The place we've called home for the last 7 years was put on the market and 14 days later it sold.
New beginnings are never easy...mostly because of the letting go we are forced to do.
I think you guys know I didn't want to say goodbye...there are so many things we are going to miss.
But I think what tugs at my heartstrings the most are the memories we leave behind.

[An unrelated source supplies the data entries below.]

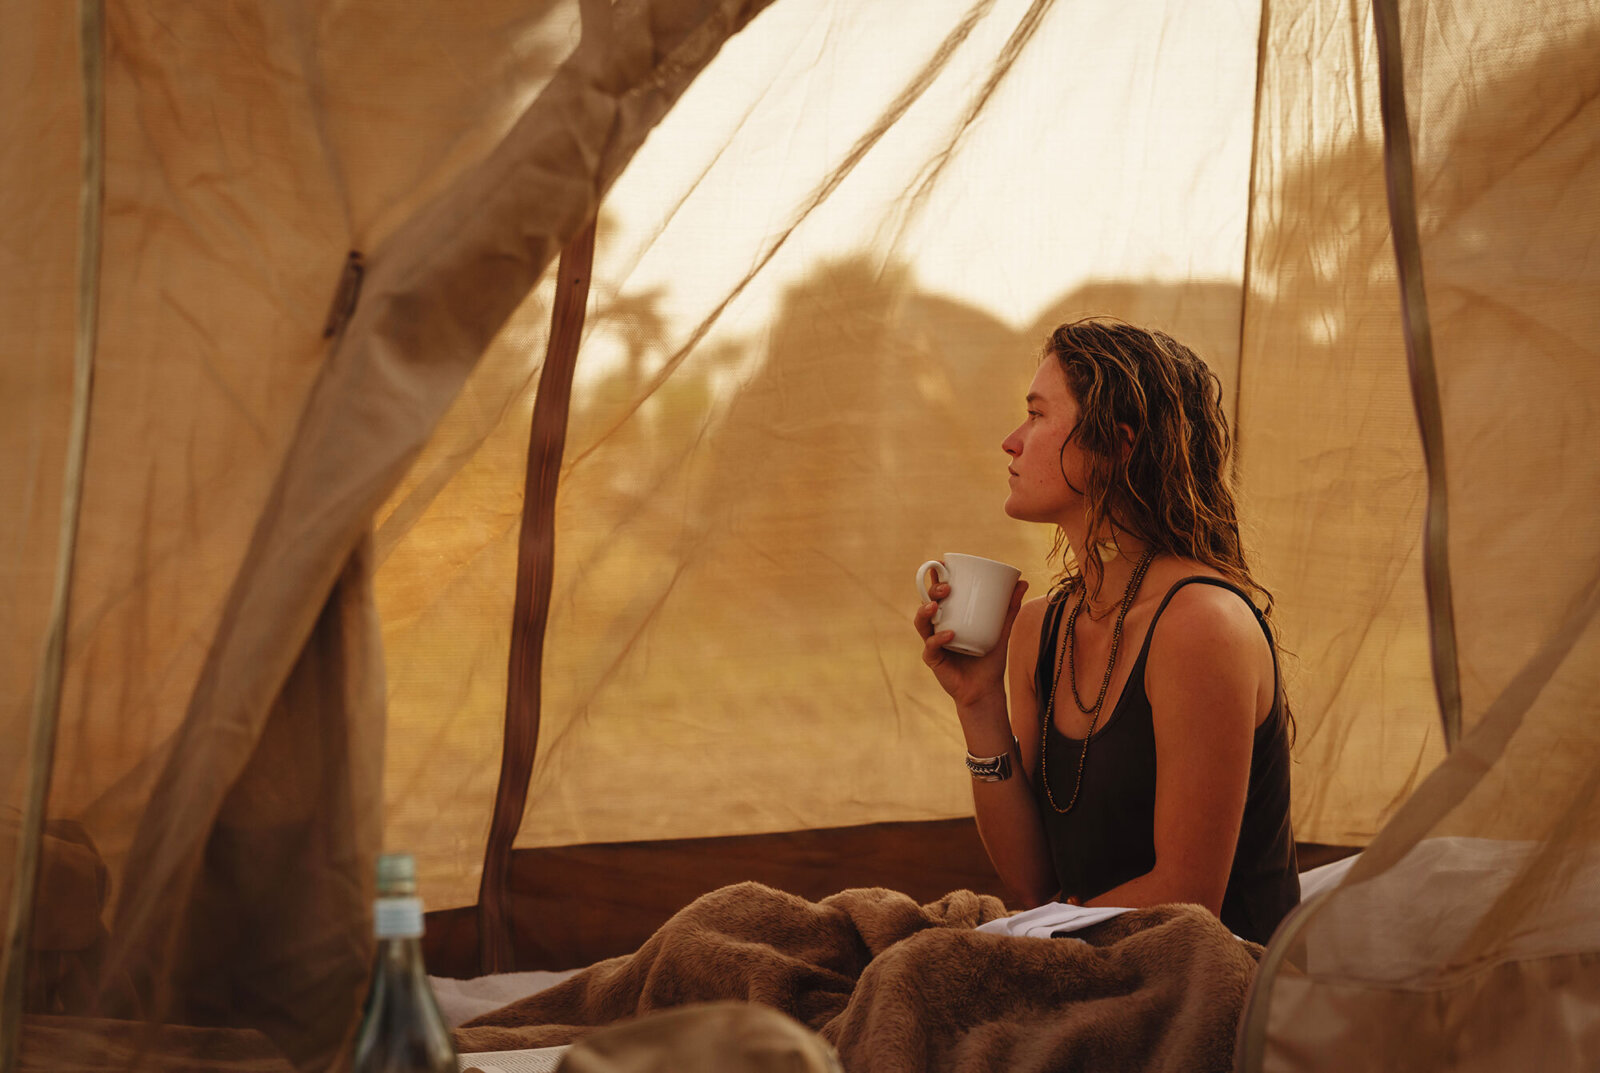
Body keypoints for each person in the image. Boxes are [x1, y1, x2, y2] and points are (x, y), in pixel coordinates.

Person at [914, 317, 1299, 945]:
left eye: (1037, 415)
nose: (1011, 441)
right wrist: (978, 703)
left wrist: (1009, 948)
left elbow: (1187, 900)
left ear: (1118, 445)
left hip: (1208, 983)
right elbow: (1034, 884)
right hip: (1093, 966)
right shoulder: (1042, 626)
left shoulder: (1199, 623)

For me I feel like the memories become embedded in the walls, windows, doors, and foundation of our homes. As much as we carry memories with us in our hearts and minds...I feel like there are so many "memory treasures" left behind. As if they are held prisoner within the walls and can only be unlocked by those who had to leave them behind. Does that even make sense? Or is that just too deep? lol
Although, truth be told, I do have to say there are some painful parenting memories I will be glad to leave behind. Watching children struggle and battle the ugly things this world tries to destroy them with (aka teenage years) has certainly left me feeling helpless at times.
Not going to lie. There were some rough, rough seasons; Parts of parenting I just quietly battled behind the fun projects and happy blog posts I was sharing here at the same time. And friends, that's just keeping it real.
You have no idea how many times I wanted to pour my heart out here on the blog about specific struggles we were going through but my desire to honor and respect the privacy of my family kept me quiet. (and will continue to keep me quiet).
And honestly, I'm a pretty private person...believe it or not. (ironic, considering I'm a blogger).
Wait a minute.
Actually, truth be told, if there weren't other people's feelings and character involved I would gladly spill the beans about everything in my life. (most everything anyway). *wink*
I have to say there are still ongoing battles that rip this mama's heart out.
So...as much as I will miss our beautiful home on Oak Cluster...
I am also looking forward to MOVING FORWARD.
I have felt stuck for some time and didn't even realize it.
I think making new memories...
creating a new home...
in a new area...
will offer me a chance to regroup, recharge and rekindle so many things that have fallen by the wayside. It's just what sort of happens when we are distracted (or buried) under the thick of adversity.
And friends, let me tell you...
no matter how pretty the Instagram squares are...we all struggle.
There isn't a person on the planet right this second that isn't dealing with something hard.
Our "hards" will all look very different, because we are very different people experiencing life in sometimes dramatically different ways.
So, no matter what your "hard" might be...
it's my hope that you will find strength in knowing you, (we) are not alone.
Sometimes, just knowing that or hearing those words can bring the greatest of comfort.
I know personally how true that is.
xoxo
Jess
KEEPiNG iT REAL
Geez...maneez!
I'm obviously in a very reflective, contemplative mood today.
But whatever....I'm just going with it.
Looking forward to sharing all about the new house + community soon!